Inactivation of TRPM2 Channels by Extracellular Divalent Copper

Cu(2+) is an essential metal ion that plays a critical role in the regulation of a number of ion channels and receptors in addition to acting as a cofactor in a variety of enzymes. Here, we showed that human melastatin transient receptor potential 2 (hTRPM2) channel is sensitive to inhibition by extracellular Cu(2+). Cu(2+) at concentrations as low as 3 µM inhibited the hTRPM2 channel completely and irreversibly upon washing or using Cu(2+) chelators, suggesting channel inactivation. The Cu(2+)-induced inactivation was similar when the channels conducted inward or outward currents, indicating the permeating ions had little effect on Cu(2+)-induced inactivation. Furthermore, Cu(2+) had no effect on singe channel conductance. Alanine substitution by site-directed mutagenesis of His995 in the pore-forming region strongly attenuated Cu(2+)-induced channel inactivation, and mutation of several other pore residues to alanine altered the kinetics of channel inactivation by Cu(2+). In addition, while introduction of the P1018L mutation is known to result in channel inactivation, exposure to Cu(2+) accelerated the inactivation of this mutant channel.
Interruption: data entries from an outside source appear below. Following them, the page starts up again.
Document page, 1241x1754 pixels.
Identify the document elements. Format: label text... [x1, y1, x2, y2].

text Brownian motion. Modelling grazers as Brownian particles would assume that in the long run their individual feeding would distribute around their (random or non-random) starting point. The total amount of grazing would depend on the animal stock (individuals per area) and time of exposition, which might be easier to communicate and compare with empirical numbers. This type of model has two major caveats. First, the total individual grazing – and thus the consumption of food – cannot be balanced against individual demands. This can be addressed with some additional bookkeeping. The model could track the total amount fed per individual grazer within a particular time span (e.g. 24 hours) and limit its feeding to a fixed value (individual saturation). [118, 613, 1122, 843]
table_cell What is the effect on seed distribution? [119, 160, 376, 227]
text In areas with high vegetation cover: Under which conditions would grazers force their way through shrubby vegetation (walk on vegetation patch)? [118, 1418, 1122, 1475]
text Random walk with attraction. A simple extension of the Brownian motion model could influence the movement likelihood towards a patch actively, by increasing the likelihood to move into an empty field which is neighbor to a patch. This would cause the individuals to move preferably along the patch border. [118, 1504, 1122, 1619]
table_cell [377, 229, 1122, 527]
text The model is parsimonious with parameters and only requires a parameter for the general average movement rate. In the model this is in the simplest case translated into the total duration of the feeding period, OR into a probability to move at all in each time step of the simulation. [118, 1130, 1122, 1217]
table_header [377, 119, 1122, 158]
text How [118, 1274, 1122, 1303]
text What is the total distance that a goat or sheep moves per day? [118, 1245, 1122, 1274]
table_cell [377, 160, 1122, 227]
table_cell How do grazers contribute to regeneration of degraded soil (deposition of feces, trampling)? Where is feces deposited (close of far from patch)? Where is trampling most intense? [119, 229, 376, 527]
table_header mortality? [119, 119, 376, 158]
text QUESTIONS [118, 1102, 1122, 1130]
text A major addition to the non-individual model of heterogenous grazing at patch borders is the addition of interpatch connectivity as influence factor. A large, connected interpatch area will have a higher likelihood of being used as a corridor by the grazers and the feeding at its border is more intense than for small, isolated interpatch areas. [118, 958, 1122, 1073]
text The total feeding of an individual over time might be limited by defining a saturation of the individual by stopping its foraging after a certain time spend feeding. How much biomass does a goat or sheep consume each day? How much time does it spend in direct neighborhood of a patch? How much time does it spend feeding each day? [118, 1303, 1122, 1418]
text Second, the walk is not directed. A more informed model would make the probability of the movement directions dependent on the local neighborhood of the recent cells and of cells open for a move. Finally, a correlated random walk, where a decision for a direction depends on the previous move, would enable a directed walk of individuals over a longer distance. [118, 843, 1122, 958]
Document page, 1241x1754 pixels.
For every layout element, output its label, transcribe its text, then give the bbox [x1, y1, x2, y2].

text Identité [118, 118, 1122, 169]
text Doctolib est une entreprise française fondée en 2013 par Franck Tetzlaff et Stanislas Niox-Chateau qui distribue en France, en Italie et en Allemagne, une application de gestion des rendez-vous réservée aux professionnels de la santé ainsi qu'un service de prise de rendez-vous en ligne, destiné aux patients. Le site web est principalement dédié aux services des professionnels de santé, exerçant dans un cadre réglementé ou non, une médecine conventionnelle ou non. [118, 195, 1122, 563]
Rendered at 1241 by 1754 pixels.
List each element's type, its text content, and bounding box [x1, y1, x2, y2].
In contrast with the hTRPM2, the mouse TRPM2 (mTRPM2) channel, which contains glutamine at the position equivalent to His995, was insensitive to Cu(2+). Replacement of His995 with glutamine in the hTRPM2 conferred loss of Cu(2+)-induced channel inactivation. Taken together, these results suggest that Cu(2+) inactivates the hTRPM2 channel by interacting with the outer pore region. Our results also indicate that the amino acid residue difference in this region gives rise to species-dependent effect by Cu(2+) on the human and mouse TRPM2 channels.